TESTO ESTRATTO

######

Giovedì, 24 Giugno 2021
Cronaca Novoli / Via del Ponte di Mezzo

Ponte di Mezzo e via Mariti: in attesa della nuova Esselunga via ai primi interventi

Per il nuovo supermercato all'ex Panificio Militare, annunciato da tempo, "la direzione urbanistica sta rilasciando il permesso a costruire"

In attesa della nuova Esselunga, tra via del Ponte di Mezzo e via Mariti sono iniziati i primi interventi legati agli 'oneri di urbanizzazione' dovuti dalla società per la realizzazione del nuovo supermercato.

E così questa mattina, in occasione di un sopralluogo dell'assessora all'urbanistica e all'ambiente Cecilia Del Re, sono stati piantati i primi 10 tigli, in sostituzione dei 5 pini tagliati perché le radici "avevano deformato il piano stradale creando pericoli per la circolazione".

"Al via la riqualificazione della zona di Ponte di Mezzo e via Mariti con nuovo verde, parcheggi e rifacimento di strade, marciapiedi e piste ciclabili. E' il progetto che sarà realizzato grazie agli oneri dell’intervento Esselunga all’ex Panificio militare e porterà nuove aree verdi per 3.100 metri quadri e un nuovo parcheggio pubblico a raso da 2.100 metri quadri aperto 24h/24, oltre al parcheggio privato interrato da 536 posti", riferisce una nota del Comune.

"Saranno poi realizzati - si legge ancora -, un giardino all’angolo fra via Mariti-via Ponte di Mezzo, nuovi tratti di pista ciclabile e marciapiedi, e aiuole lungo il perimetro dell'isolato; saranno inoltre riorganizzate e riqualificate via Ponte di Mezzo, via dei Marignolli, via Giovanni da Empoli e via Mariti".

######

APPLICA QUANTO LETTO
A – Trascrivi il passo dell'articolo sui lavori di Ponte di Mezzo compreso tra "Ponte di Mezzo e via Mariti: in" e "del nuovo supermercato.", estremi inclusi.
B – Prosegui l'articolo sui lavori di Ponte di Mezzo dopo l'ultima frase riportata.
I dati che seguono provengono da un'altra fonte.

Voci memorizzate

######

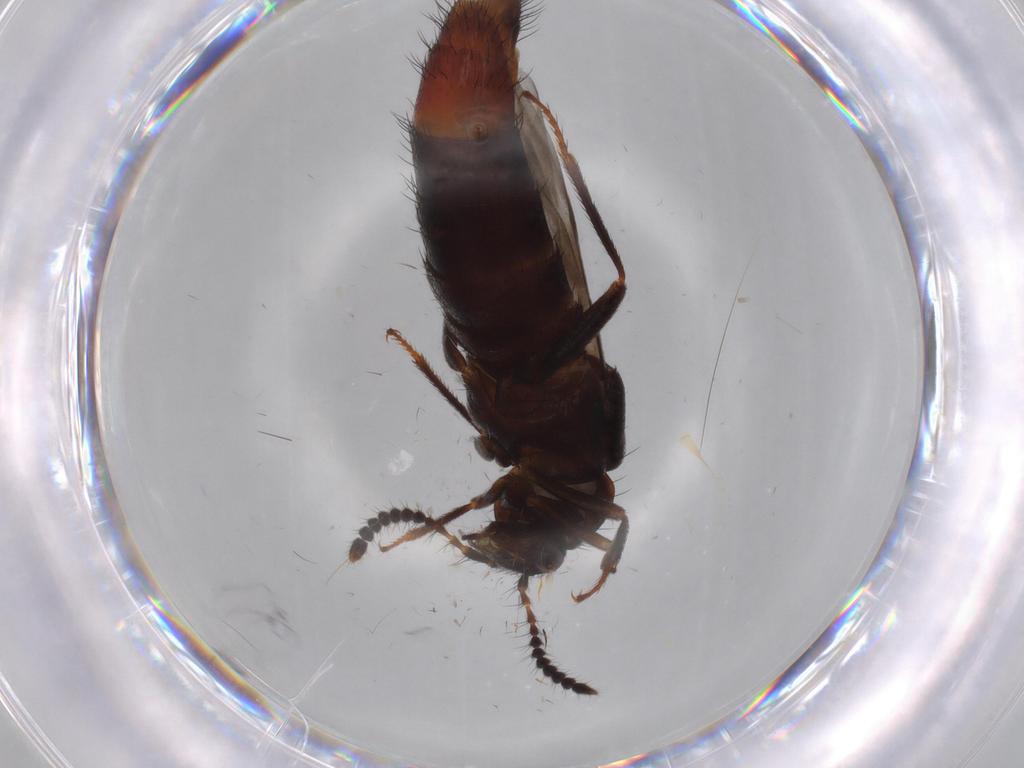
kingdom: Animalia
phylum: Arthropoda
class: Insecta
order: Coleoptera
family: Staphylinidae
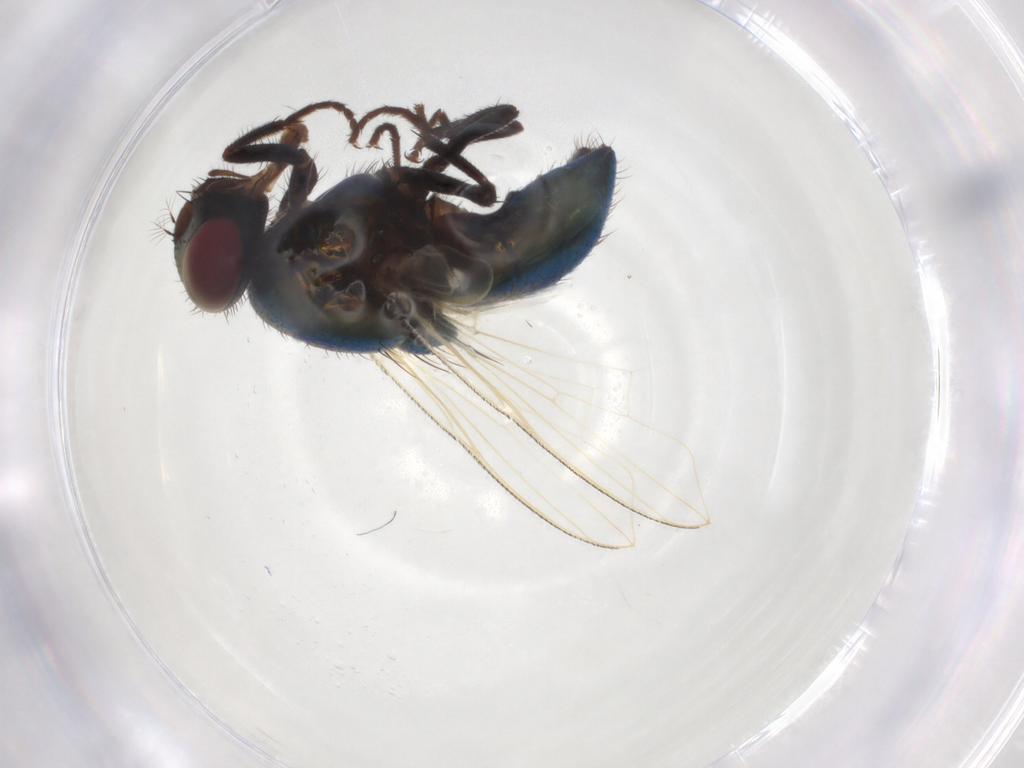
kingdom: Animalia
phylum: Arthropoda
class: Insecta
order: Diptera
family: Muscidae
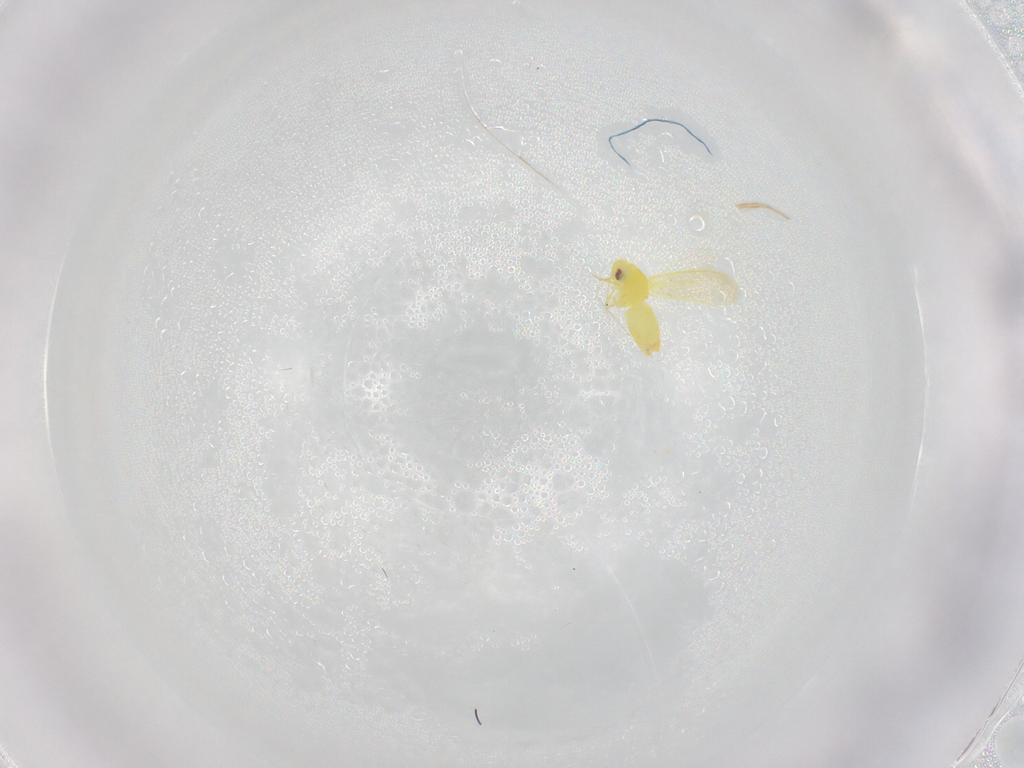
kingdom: Animalia
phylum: Arthropoda
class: Insecta
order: Hemiptera
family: Aleyrodidae
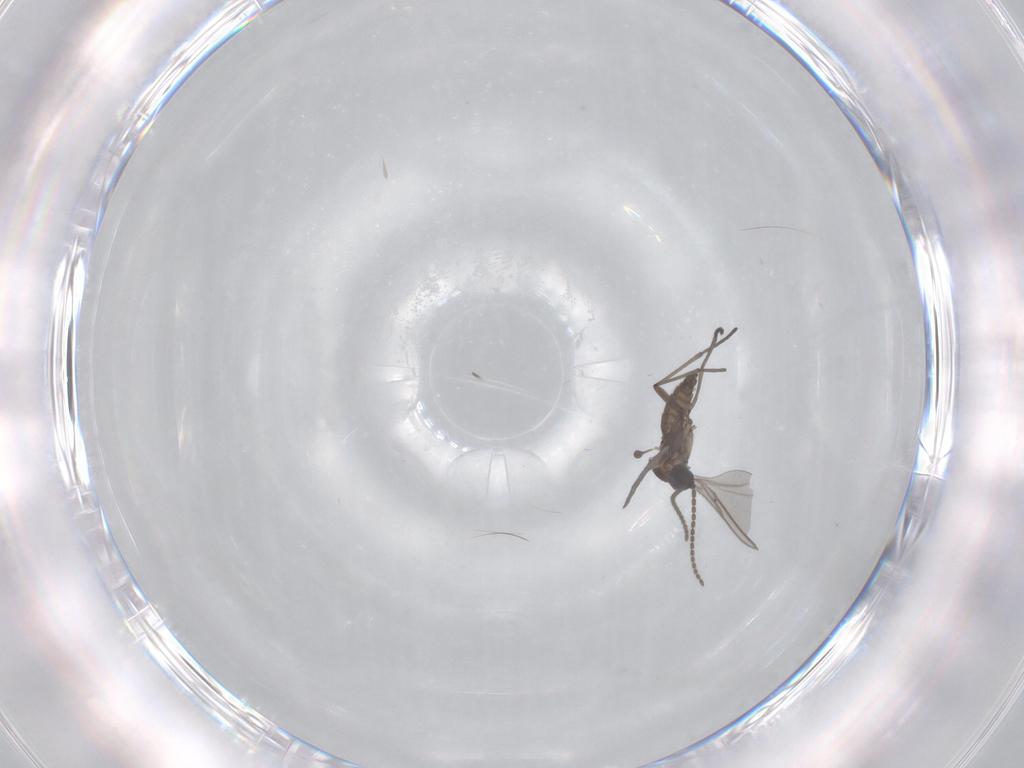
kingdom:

######

RISPOSTE ALLE CONSEGNE
A –
Ponte di Mezzo e via Mariti: in attesa della nuova Esselunga via ai primi interventi

Per il nuovo supermercato all'ex Panificio Militare, annunciato da tempo, "la direzione urbanistica sta rilasciando il permesso a costruire"

In attesa della nuova Esselunga, tra via del Ponte di Mezzo e via Mariti sono iniziati i primi interventi legati agli 'oneri di urbanizzazione' dovuti dalla società per la realizzazione del nuovo supermercato.

B –
Quanto alla partenza dei lavori per la costruzione della nuova Esselunga, al posto degli edifici dell'ex Panificio Militare che saranno completamente abbattuti, "la direzione Urbanistica sta rilasciando il permesso a costruire", si limita a ripetere Palazzo Vecchio. Via ai lavori già slittato più volte.

L'ex Panificio è abbandonato da decenni e l'area, della grandezza di un intero isolato, merita una riqualificazione. Ma non tutti hanno apprezzato la scelta di far realizzare un nuovo supermercato in un'area dove ne sono già presenti molti. Poche settimane fa è stata lanciata anche una petizione on line per chiedere di "salvare" la struttura come esempio "di archeologia industriale di grande valore storico e architettonico" e di riqualificarla, anziché demolirla integralmente.